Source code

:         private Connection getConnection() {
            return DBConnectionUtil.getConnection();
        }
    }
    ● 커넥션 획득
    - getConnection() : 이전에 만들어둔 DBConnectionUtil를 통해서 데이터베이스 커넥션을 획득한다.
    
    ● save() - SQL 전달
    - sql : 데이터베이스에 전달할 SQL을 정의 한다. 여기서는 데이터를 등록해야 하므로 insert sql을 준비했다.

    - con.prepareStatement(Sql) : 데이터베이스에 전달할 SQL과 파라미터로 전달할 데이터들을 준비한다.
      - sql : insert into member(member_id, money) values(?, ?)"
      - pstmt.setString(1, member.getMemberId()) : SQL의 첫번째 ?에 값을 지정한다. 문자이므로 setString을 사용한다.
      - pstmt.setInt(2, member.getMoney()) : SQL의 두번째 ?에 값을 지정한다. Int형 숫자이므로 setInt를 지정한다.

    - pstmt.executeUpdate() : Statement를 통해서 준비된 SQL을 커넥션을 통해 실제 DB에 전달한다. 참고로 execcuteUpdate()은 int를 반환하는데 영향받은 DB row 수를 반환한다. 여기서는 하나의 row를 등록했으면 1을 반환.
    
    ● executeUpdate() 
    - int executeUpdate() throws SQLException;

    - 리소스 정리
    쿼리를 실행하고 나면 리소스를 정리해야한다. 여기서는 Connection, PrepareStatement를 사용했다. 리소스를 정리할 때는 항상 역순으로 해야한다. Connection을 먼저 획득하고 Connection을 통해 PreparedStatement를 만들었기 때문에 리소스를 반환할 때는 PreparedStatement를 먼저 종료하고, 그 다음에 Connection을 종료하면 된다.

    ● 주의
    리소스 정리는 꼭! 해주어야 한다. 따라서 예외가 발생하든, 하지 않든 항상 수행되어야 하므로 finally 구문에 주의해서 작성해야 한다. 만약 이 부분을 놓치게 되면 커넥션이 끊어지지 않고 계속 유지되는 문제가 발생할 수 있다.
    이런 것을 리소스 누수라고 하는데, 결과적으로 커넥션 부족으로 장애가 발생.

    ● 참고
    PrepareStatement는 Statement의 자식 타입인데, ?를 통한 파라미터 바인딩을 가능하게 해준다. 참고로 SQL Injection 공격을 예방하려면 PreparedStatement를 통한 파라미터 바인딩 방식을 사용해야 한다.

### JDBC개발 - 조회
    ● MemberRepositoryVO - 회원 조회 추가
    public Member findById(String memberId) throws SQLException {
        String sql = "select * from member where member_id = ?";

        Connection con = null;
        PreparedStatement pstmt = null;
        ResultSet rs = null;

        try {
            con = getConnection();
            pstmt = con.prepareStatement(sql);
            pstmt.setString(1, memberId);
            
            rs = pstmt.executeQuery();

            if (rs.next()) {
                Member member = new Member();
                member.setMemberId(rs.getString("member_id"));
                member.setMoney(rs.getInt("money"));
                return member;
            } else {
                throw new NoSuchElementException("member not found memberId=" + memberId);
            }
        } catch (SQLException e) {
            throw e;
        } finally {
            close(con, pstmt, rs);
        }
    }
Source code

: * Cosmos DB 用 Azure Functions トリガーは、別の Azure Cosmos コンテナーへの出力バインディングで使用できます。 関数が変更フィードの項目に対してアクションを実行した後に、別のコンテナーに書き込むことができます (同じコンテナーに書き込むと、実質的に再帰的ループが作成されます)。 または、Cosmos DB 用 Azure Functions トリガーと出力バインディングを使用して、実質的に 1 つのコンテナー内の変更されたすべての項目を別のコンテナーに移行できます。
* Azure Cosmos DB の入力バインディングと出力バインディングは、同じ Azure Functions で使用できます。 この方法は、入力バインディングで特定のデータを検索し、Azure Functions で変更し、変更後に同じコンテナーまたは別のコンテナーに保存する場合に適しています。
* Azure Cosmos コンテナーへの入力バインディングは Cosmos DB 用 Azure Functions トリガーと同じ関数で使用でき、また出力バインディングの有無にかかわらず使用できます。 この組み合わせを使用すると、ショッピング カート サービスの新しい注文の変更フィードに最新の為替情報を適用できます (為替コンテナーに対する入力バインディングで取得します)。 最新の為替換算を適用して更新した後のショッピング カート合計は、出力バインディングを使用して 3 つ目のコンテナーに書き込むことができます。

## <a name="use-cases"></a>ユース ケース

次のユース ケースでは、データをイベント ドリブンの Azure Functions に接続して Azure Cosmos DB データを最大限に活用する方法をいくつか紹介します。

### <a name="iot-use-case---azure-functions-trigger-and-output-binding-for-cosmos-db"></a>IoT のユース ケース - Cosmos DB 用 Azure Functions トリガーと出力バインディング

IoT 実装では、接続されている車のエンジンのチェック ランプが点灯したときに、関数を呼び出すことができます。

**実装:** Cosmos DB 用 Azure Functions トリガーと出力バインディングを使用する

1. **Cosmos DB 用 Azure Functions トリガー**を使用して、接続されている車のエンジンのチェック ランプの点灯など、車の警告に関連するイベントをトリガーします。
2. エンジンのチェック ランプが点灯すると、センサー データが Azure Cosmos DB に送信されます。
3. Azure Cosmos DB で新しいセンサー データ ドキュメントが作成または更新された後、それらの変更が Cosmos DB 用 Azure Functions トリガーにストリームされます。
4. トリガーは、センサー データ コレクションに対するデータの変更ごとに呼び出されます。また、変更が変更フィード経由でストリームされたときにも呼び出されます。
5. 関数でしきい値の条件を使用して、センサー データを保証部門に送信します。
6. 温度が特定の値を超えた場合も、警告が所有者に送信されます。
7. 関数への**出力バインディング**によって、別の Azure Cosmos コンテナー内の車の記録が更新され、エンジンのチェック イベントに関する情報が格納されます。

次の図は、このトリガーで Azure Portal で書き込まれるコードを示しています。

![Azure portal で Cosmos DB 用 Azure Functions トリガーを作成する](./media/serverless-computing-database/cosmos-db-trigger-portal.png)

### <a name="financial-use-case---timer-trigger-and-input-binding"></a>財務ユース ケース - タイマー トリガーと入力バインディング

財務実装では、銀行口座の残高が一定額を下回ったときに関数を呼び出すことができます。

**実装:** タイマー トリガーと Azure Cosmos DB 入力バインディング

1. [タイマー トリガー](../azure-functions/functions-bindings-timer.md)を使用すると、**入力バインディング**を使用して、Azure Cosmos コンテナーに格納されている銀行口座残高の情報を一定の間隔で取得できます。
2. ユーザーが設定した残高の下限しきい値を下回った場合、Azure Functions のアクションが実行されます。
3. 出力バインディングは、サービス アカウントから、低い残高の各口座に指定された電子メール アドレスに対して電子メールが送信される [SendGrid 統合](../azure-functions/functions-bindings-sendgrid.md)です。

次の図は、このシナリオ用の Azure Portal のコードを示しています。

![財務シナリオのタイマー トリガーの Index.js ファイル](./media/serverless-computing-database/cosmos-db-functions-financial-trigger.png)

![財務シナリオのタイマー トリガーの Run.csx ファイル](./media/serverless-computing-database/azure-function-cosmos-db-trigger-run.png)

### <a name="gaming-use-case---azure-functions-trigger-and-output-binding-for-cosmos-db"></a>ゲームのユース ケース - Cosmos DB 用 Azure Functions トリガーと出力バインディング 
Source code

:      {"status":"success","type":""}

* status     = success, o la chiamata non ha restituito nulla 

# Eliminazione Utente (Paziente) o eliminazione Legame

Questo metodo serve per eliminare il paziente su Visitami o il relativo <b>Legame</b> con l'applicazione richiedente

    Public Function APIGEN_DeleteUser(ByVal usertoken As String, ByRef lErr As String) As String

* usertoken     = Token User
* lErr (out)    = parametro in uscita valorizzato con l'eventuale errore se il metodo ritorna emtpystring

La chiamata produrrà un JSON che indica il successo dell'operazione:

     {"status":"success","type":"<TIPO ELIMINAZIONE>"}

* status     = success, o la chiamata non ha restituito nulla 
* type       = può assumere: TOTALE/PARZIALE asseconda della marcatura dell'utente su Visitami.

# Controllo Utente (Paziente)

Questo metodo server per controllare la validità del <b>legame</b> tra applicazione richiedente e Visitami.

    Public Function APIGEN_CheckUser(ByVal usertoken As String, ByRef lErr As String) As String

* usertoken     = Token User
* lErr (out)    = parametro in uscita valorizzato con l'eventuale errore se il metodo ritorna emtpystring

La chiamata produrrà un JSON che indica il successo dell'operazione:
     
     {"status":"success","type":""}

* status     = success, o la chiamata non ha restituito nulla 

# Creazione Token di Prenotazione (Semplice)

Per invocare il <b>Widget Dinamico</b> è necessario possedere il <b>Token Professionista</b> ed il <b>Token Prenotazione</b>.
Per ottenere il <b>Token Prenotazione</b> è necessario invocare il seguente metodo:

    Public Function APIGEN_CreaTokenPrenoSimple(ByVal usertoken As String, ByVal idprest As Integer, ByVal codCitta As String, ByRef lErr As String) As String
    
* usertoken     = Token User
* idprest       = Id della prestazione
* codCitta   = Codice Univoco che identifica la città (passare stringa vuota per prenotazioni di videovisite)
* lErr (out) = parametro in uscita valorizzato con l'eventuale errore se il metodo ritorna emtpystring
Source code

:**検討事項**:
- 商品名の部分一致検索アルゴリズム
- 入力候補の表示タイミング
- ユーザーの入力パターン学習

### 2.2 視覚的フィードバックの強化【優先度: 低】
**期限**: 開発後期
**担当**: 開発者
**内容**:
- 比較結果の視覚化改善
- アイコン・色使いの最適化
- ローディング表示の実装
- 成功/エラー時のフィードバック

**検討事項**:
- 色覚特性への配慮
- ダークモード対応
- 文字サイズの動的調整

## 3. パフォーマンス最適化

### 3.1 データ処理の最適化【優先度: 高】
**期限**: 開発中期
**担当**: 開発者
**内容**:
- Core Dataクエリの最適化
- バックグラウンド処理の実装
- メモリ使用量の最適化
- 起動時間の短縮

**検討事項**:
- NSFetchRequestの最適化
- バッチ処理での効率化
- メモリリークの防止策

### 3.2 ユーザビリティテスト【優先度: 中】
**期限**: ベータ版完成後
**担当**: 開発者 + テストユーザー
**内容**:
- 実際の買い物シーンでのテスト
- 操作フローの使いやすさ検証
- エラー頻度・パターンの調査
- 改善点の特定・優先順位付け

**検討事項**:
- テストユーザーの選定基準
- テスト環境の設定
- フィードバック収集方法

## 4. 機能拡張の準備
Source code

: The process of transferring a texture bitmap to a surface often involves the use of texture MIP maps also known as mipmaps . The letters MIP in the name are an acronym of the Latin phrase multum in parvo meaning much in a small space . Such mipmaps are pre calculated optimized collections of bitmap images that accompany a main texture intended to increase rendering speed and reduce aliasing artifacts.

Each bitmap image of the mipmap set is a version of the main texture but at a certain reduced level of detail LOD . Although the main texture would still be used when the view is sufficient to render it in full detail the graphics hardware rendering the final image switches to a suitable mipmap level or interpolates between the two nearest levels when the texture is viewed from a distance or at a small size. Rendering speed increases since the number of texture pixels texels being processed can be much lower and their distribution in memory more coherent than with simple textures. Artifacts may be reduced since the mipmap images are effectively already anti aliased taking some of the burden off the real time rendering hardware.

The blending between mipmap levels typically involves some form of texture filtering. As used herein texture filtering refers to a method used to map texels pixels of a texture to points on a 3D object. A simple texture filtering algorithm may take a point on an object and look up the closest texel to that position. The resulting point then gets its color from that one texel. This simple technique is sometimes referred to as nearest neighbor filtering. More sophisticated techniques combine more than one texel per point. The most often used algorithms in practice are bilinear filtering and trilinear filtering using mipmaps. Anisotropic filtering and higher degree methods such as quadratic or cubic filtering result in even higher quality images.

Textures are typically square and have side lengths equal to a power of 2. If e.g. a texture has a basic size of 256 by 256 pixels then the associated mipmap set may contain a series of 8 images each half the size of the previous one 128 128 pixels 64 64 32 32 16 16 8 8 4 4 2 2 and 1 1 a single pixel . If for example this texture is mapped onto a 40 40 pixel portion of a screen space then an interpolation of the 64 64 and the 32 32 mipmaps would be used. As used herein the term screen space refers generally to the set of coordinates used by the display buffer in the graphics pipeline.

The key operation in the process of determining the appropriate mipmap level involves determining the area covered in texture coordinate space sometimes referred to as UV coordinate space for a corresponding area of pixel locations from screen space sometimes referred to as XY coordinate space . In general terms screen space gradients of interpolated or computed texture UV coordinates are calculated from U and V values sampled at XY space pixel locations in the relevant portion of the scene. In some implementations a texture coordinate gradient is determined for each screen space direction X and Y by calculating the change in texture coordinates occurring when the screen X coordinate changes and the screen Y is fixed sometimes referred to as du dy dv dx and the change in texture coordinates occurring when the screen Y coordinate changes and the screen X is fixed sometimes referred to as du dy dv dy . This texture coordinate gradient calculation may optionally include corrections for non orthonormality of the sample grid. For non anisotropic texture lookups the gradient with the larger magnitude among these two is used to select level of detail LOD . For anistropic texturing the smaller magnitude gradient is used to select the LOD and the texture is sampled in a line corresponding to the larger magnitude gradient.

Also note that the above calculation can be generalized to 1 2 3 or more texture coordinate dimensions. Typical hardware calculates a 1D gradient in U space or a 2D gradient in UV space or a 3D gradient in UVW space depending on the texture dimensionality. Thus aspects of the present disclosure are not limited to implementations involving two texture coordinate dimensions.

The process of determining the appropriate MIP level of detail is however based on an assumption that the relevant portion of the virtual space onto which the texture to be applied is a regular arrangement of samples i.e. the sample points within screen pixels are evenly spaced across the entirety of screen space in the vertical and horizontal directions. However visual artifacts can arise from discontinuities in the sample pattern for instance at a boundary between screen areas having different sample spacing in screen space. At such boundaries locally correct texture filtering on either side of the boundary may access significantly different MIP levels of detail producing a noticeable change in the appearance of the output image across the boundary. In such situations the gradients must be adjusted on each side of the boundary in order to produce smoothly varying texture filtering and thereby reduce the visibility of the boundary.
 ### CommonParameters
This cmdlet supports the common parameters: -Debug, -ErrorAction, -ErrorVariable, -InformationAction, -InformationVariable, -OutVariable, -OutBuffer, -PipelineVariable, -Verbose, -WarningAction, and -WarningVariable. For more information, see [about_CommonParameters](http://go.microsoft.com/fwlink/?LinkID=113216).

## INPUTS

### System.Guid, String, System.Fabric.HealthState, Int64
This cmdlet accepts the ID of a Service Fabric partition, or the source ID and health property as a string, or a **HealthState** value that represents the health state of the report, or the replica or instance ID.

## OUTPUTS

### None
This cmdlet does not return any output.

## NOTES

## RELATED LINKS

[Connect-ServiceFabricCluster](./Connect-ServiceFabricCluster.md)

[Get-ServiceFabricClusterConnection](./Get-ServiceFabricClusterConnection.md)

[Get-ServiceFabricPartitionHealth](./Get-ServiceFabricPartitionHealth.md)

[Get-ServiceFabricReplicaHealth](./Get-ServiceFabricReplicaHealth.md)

**Exercise instructions:**
Take the stretch of lines above from the one containing "IoT 実装では、接続されている車のエンジンのチェック ランプが点灯したときに、関数を呼び出すことができます。" through the one containing "3. Azure Cosmos" and repeat it exactly, adding no other line.

**Response below:**
IoT 実装では、接続されている車のエンジンのチェック ランプが点灯したときに、関数を呼び出すことができます。

**実装:** Cosmos DB 用 Azure Functions トリガーと出力バインディングを使用する

1. **Cosmos DB 用 Azure Functions トリガー**を使用して、接続されている車のエンジンのチェック ランプの点灯など、車の警告に関連するイベントをトリガーします。
2. エンジンのチェック ランプが点灯すると、センサー データが Azure Cosmos DB に送信されます。
3. Azure Cosmos DB で新しいセンサー データ ドキュメントが作成または更新された後、それらの変更が Cosmos DB 用 Azure Functions トリガーにストリームされます。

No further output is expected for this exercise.